In general, ModularFilter assumes that a substate object has all the information it needs to handle its own dynamics updates, given dynamics information. For example, the oneDimensionalPositionandVelocity object can formulate its own time-update matrices given elapsed time and some sort of dynamics information (like acceleration).

In order to do a time-update, we must first get the dynamics information in the format that ModularFilter expects. Dynamics information is passed in dict format. An example is given below.

>>> myDynamics = {
>>>   'acceleration':
>>>     {'value': -9.81, 'var': 0.01},
>>> }

The dynamics dictionary contains sub-dictionaries for each quantity. In turn those sub-dictionaries contain values and variances. The names of the quantities can be anything, as long as the sub-state knows what to look for. We can then perform a time-update as follows:

>>> myFilter.timeUpdateEKF(1.0, dynamics=myDynamics)

This command tells myFilter that all the substates (in this case, just positionSubstate1) are being propagated forward in time by 1.0 time units (generally seconds, but could be whatever we want as long as we’re consistent). It then passes the dynamics and dT to the substates (calling modest.substates.substate.timeUpdate()), and expects them to generate time-update matrices. Once those time-update matrices are received, the state vector and state covariance are updated.
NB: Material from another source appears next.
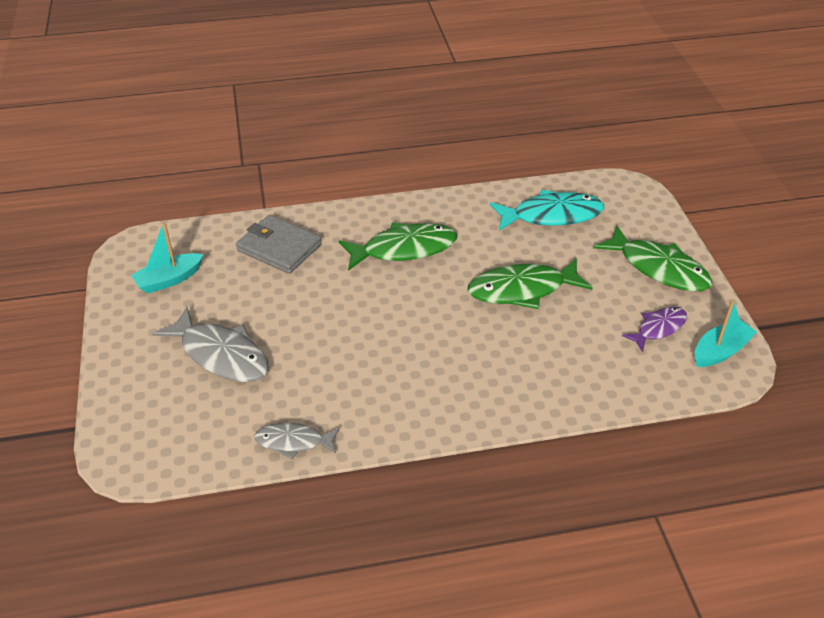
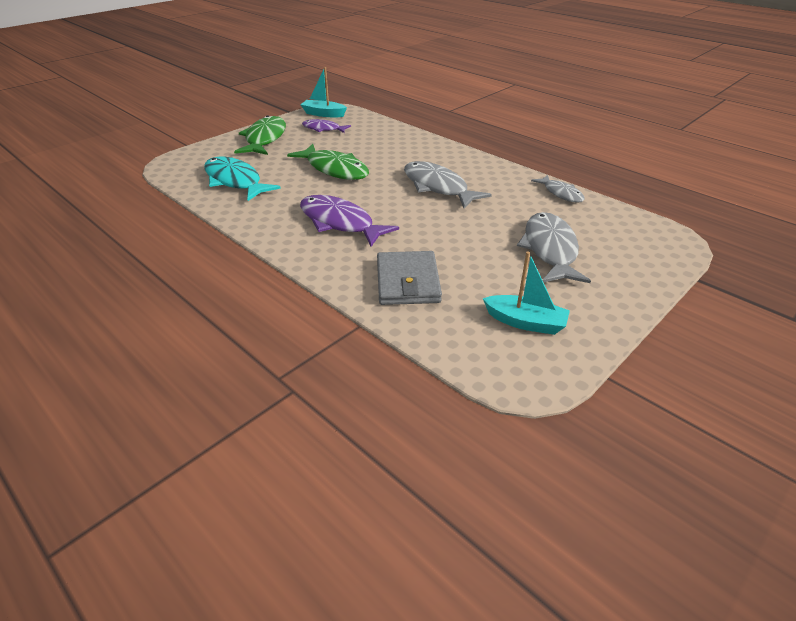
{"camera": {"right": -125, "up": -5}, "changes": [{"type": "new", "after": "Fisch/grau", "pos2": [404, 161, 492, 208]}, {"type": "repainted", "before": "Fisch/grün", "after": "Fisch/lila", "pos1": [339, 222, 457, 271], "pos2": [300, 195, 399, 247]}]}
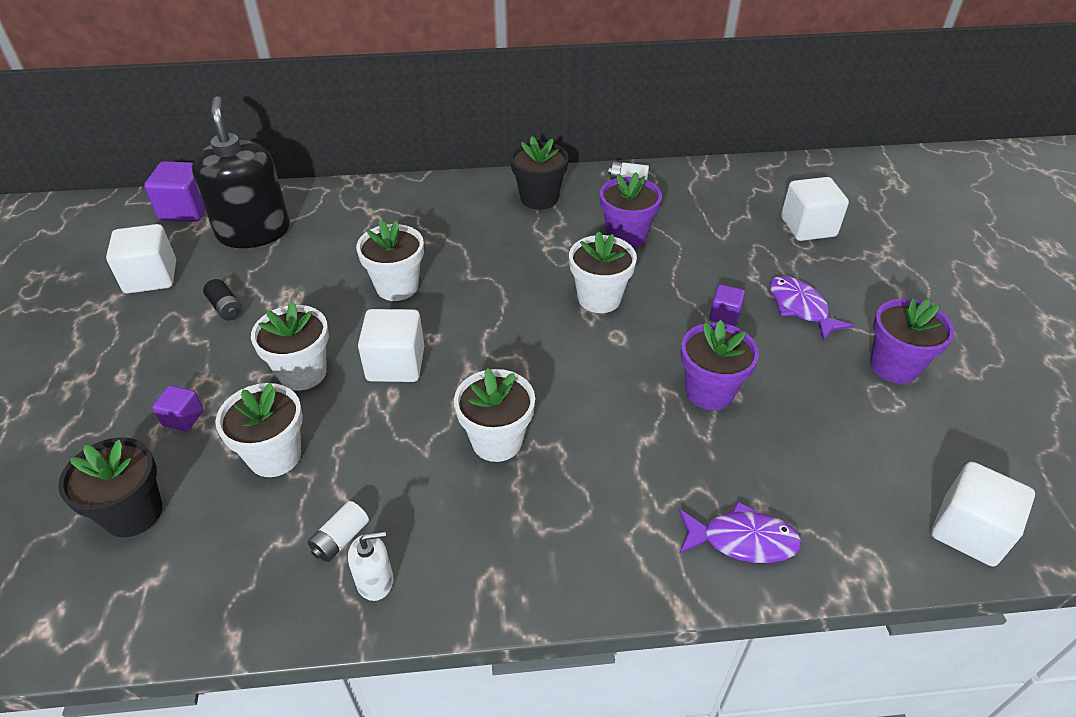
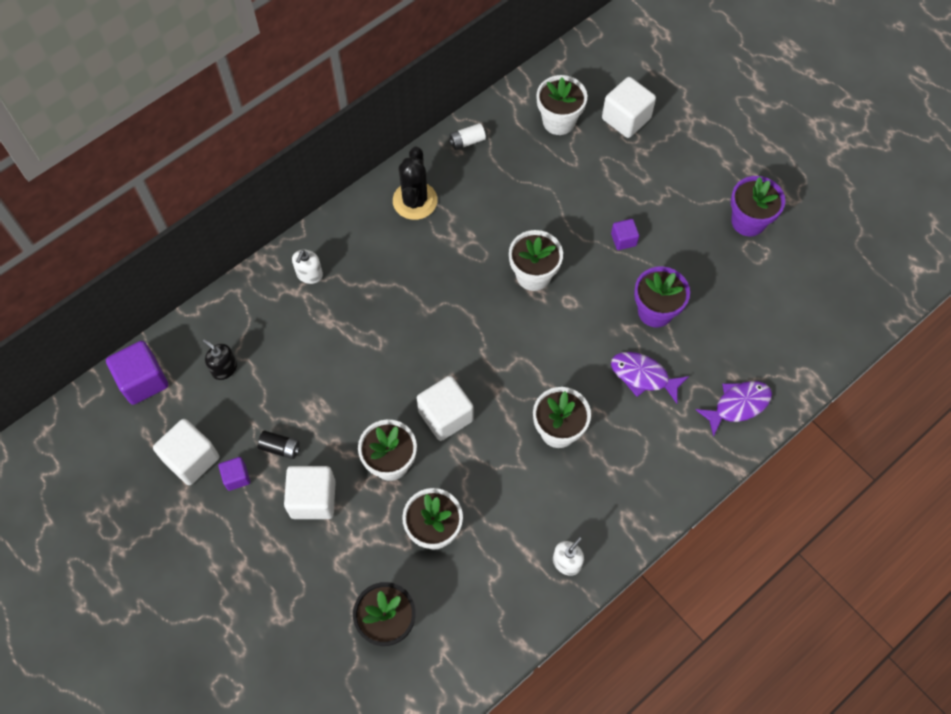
{"camera": {"right": -35, "up": 20}, "changes": [{"type": "gone", "before": "Batterie/weiß", "pos1": [308, 501, 369, 562]}, {"type": "gone", "before": "Blumentopf/lila", "pos1": [600, 172, 662, 248]}, {"type": "new", "after": "Seifenspender/weiß", "pos2": [292, 250, 323, 284]}, {"type": "shifted", "before": "Kubus/lila", "pos1": [152, 385, 204, 431], "pos2": [218, 457, 250, 491]}, {"type": "shifted", "before": "Blumentopf/weiß", "pos1": [356, 221, 424, 301], "pos2": [536, 75, 587, 135]}, {"type": "shifted", "before": "Fisch/lila", "pos1": [769, 276, 854, 341], "pos2": [611, 352, 689, 404]}, {"type": "shifted", "before": "Kubus/weiß", "pos1": [931, 462, 1035, 567], "pos2": [284, 466, 336, 519]}, {"type": "swapped", "before": "Blumentopf/schwarz", "after": "Kaktus/schwarz", "pos1": [510, 136, 569, 210], "pos2": [393, 147, 437, 220]}, {"type": "scaled", "before": "Seifenspender/schwarz", "pos1": [192, 96, 290, 248], "pos2": [203, 339, 237, 380], "scale": 0.43}]}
We note here that the substate objects are expected to have a method called timeUpdate. This is one of the methods which is prototyped in the SubState class. However, we stress that this is only a prototype; in the SubState class, it doesn’t have any functionality. It merely serves as a “placeholder,” but it is up to the developer of a specific substate class to write the actual code for the time update.

Measurement Update

The other type of update in state estimation is the measurement update. As with time-updates, ModularFilter leaves it up to the individual substates to formulate their measurement matrices. In our example, positionSubstate1 is expected to be able to return measurement matrices given the measurement quantity and the measurement origin.

To do a measurement update, we need to package the measurement information in the proper format, as with time updates. An example is given below.

>>> myMeasurement = {
>>>   'position':
>>>     {'value': -4.904, 'var': 0.1},
>>> }

Note the similarities between the dynamics dictionary and the measurement dictionary: each quantity is given by a sub-dictionary containing the value and the variance. As with dynamics, the labels don’t matter to ModularFilter, as long as the labels are what the substates and signal sources are expecting.

We can then do a measurement update as follows.

>>> myFilter.measurementUpdateEKF(myMeasurement, 'rangeSignal1')

This tells the filter that we just measured the quantities given in myMeasurement, and we know that they came from the signal source rangeSignal1. The filter then passes this information to each of the substates (calling modest.substates.substate.getMeasurementUpdateMatrices()), and expects those substates to return the appropriate measurement matrices. The filter then updates the state vector using the standard EKF equations. The measurement is assumed to have occured at the current time, so it’s the user’s responsibility to perform time-updates to update the state to the measurement time before trying to do a measurement update.

Again, we note that the substate objects are expected to have a method specific method, called getMeasurementUpdateMatrices which is expected to have a specific functionality. This is another one of the methods which is prototyped in the SubState class. As with the timeUpdate method, the modest.substates.substate.getMeasurementUpdateMatrices() method is only a prototype or “place-holder”; it is up to the developer to program the measurement model specific to the substate and measurement source.

Next Steps

So far we have walked through the basic, bare-bones functionality of the modest package. At this point, we’ve introduced a lot of complexity, which really isn’t needed for a basic Kalman filter (which can be written in about 5 lines of code). However, there’s a lot more that the modest package can do, and the framework we’ve introduced here will serve to make the more complex algorithms much more managable.